Я держал его за правую руку. Пока он сообразил, что происходит, я сел на его левую руку и кивнул Соне, выросшей у меня из-за спины. Он стал вырываться, но я держал его крепко, пока она всаживала иглу ему в предплечье.
– Но вы же не станете меня убивать!
– Не волнуйтесь, герр Юнг, мы оставим вашу жизнь в целости и сохранности…
Соня Шерманн и я, её верный Пятница сделали стандартную инъекцию. Герр Юнг издал глубокий выдох и уснул. Мы уложили его поудобнее на кровать.
– Сколько ты ему вколола? – спросил я.
– Максимальную дозу. На четыре часа.
– Надо бы попросить кого-нибудь, чтобы присмотрели за ним.
Пока мы отъезжали, Соня хранила молчание. Когда же она заговорила, в её голосе послышались укоризненные нотки:
– Так ты всё знал?
Юнг висел у нас на хвосте от самого Мюнхена. Уж не знаю, как он это смог сделать, но предупреждение я получил конкретное.
Она бросила на меня подозрительный взгляд.
– Для чего?
– Это происки спецслужб. Из БФФ просигнализировали Эрику Юнгу, что из Баварии уезжает агент ЦРУ, виновный в исчезновении, а может и в гибели Линды Шварцер. Дали карт-бланш действовать на свой страх и риск – вплоть до нейтрализации нас.
– И ты молчал как рыба? – сердито высказалась Соня. – Из-за тебя я чуть, было, не схлопотала пулю от герра Юнга…
– Зато ты вела себя в отеле естественно, без фальши.
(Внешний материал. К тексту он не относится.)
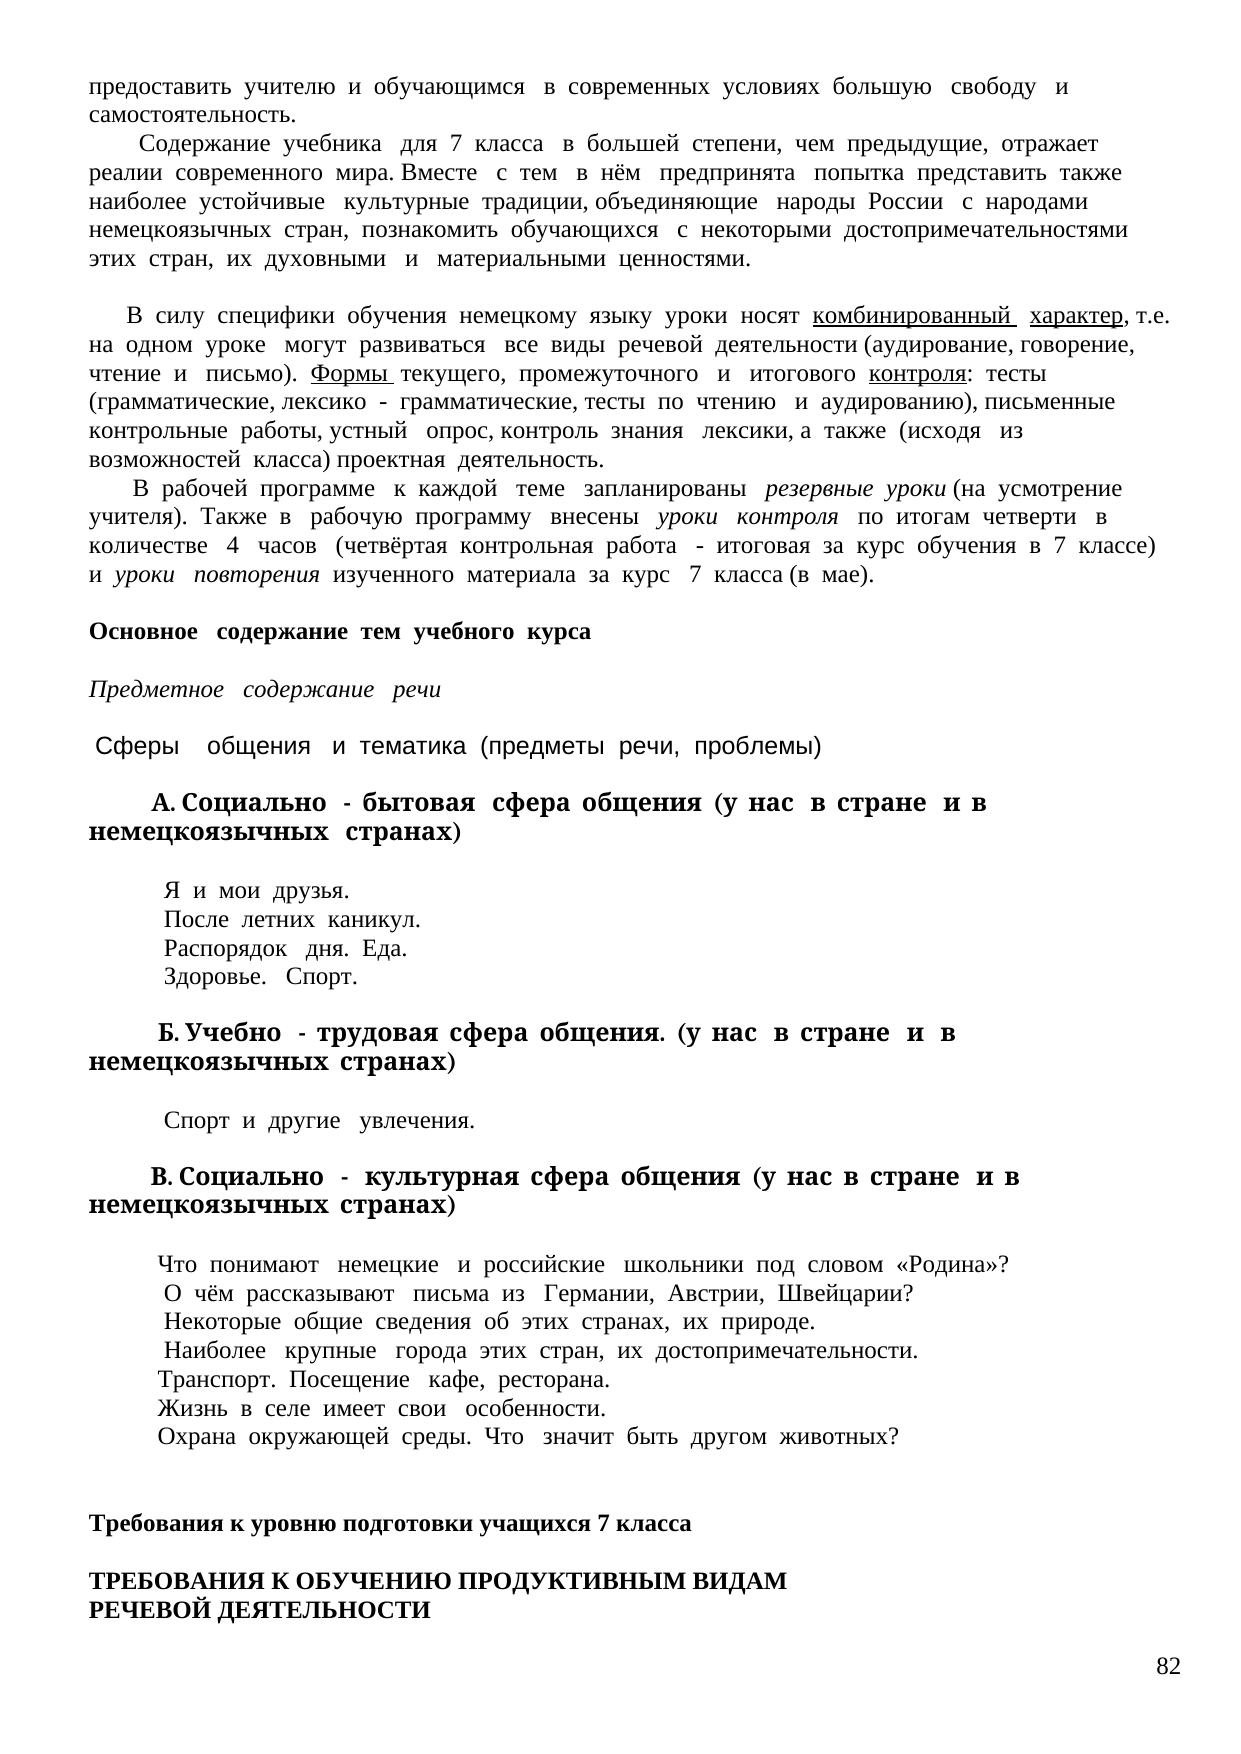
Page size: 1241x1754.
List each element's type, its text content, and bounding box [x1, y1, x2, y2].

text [89, 71, 1181, 128]
text Охрана окружающей среды. Что значит быть другом животных? [89, 1421, 1181, 1450]
text Некоторые общие сведения об этих странах, их природе. [89, 1306, 1181, 1335]
text В рабочей программе к каждой теме запланированы резервные уроки (на усмотрение учителя). Также в рабочую программу внесены уроки контроля по итогам четверти в количестве 4 часов (четвёртая контрольная работа - итоговая за курс обучения в 7 классе) и уроки повторения изученного материала за курс 7 класса (в мае). [89, 473, 1181, 588]
text Предметное содержание речи [89, 674, 1181, 703]
text Содержание учебника для 7 класса в большей степени, чем предыдущие, отражает реалии современного мира. Вместе с тем в нём предпринята попытка представить также наиболее устойчивые культурные традиции, объединяющие народы России с народами немецкоязычных стран, познакомить обучающихся с некоторыми достопримечательностями этих стран, их духовными и материальными ценностями. [89, 128, 1181, 272]
text Спорт и другие увлечения. [89, 1105, 1181, 1134]
text После летних каникул. [89, 904, 1181, 933]
text Здоровье. Спорт. [89, 961, 1181, 990]
text Транспорт. Посещение кафе, ресторана. [89, 1364, 1181, 1393]
text Основное содержание тем учебного курса [89, 616, 1181, 645]
text Б. Учебно - трудовая сфера общения. (у нас в стране и в немецкоязычных странах) [89, 1019, 1181, 1076]
text Я и мои друзья. [89, 875, 1181, 904]
text В. Социально - культурная сфера общения (у нас в стране и в немецкоязычных странах) [89, 1163, 1181, 1220]
text Сферы общения и тематика (предметы речи, проблемы) [89, 731, 1181, 760]
text Требования к уровню подготовки учащихся 7 класса [89, 1508, 1181, 1537]
text А. Социально - бытовая сфера общения (у нас в стране и в немецкоязычных странах) [89, 789, 1181, 846]
text О чём рассказывают письма из Германии, Австрии, Швейцарии? [89, 1278, 1181, 1306]
text Наиболее крупные города этих стран, их достопримечательности. [89, 1335, 1181, 1364]
text ТРЕБОВАНИЯ К ОБУЧЕНИЮ ПРОДУКТИВНЫМ ВИДАМ РЕЧЕВОЙ ДЕЯТЕЛЬНОСТИ [89, 1566, 1181, 1623]
text Распорядок дня. Еда. [89, 933, 1181, 961]
text Что понимают немецкие и российские школьники под словом «Родина»? [89, 1249, 1181, 1278]
text В силу специфики обучения немецкому языку уроки носят комбинированный характер, т.е. на одном уроке могут развиваться все виды речевой деятельности (аудирование, говорение, чтение и письмо). Формы текущего, промежуточного и итогового контроля: тесты (грамматические, лексико - грамматические, тесты по чтению и аудированию), письменные контрольные работы, устный опрос, контроль знания лексики, а также (исходя из возможностей класса) проектная деятельность. [89, 300, 1181, 473]
text Жизнь в селе имеет свои особенности. [89, 1393, 1181, 1421]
Особенно, когда Эрик набросился на тебя.
– Довольно опасная игра!
– Ставка выше, чем жизнь, – ляпнул я и виновато сказал: – Ладно, ситуация под контролем…
Соня облизала губы.
– Но они же – не враги, Рудольф! Невзирая на их методы…
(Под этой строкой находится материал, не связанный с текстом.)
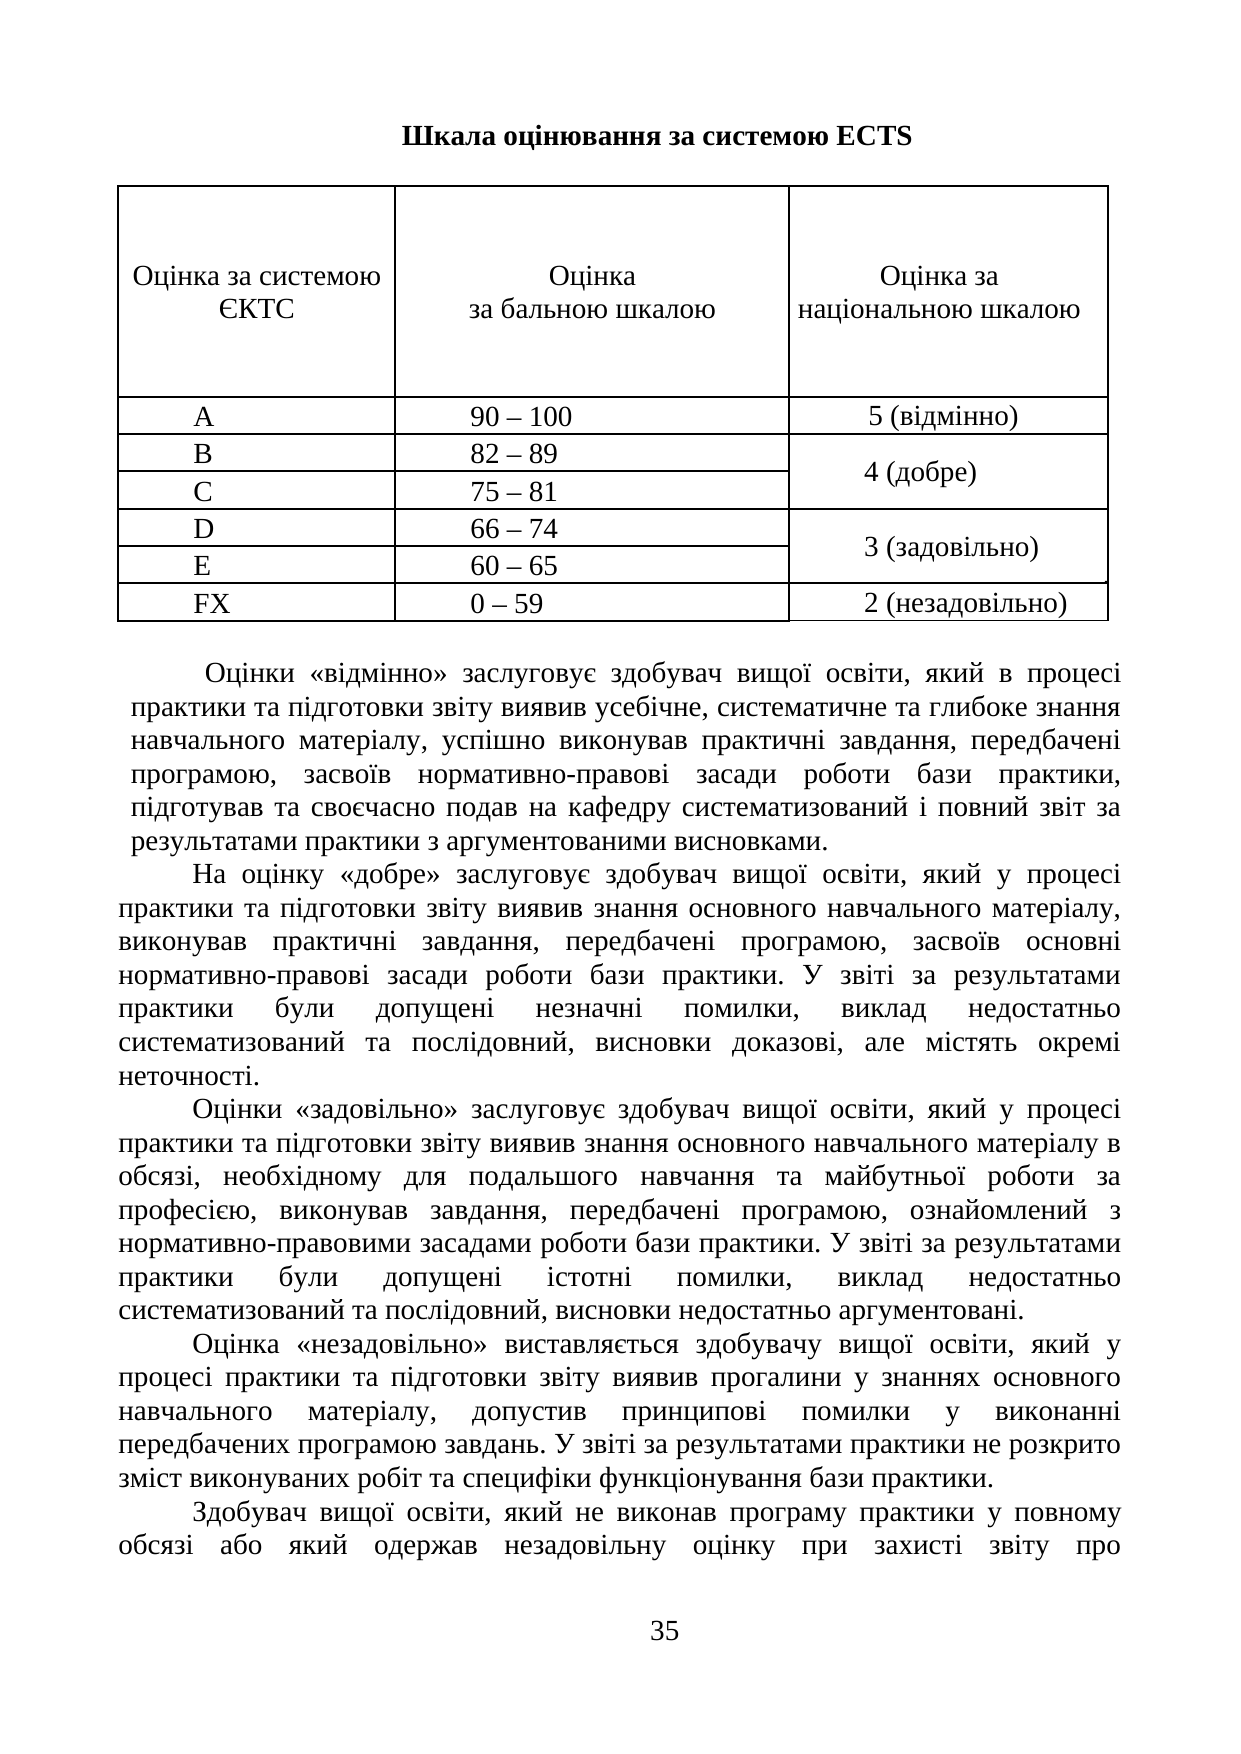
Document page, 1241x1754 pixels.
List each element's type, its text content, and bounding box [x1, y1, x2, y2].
– Я тебя очень хорошо понимаю. Я дал ему шанс – что же ещё прикажешь мне делать? Он намеревался задержать нас до прибытия группы захвата, в крайнем случае – пристрелить тебя и меня.
– Но как ты можешь такое утверждать?
– Эрик Юнг и его подруга Линда Шварцер – неонацисты. А радикальным группам всегда поручалась грязная работа. И играть с ними в прятки я не собирался. И тебе не советую поспешно доверяться на слово.
– А Линда? Надо думать, она мертва?
– Она мертва. После того землетрясения в мексиканском местечке Эль-Питаль вряд ли она могла выжить. Пропала без вести.
– И ты это тоже предвидел, разве нет?
– Давай продолжим дискуссию в машине, – предложил я. – Если не возражаешь. Надо вызвать кого-нибудь, чтобы без лишнего шума проконтролировать выход Эрика Юнга из снотворного состояния и возвращение его к полноценной жизни. А потом нам надо побыстрее собрать свои вещи в отеле и продолжить паломничество в Лихтенштейн, на виллу «Аскания Нова» барона Эдуарда Александровича Фальц-Фейна.
Я протянул Соне руку, чтобы помочь спуститься вниз по ступенькам, но она демонстративно отвернулась. Однако, когда мы подходили к гостинице, она глубоко вдохнула и бросила на меня виноватый взгляд.
– Извини. Может, я… веду себя непрофессионально, даже наивно. Всё это так неожиданно.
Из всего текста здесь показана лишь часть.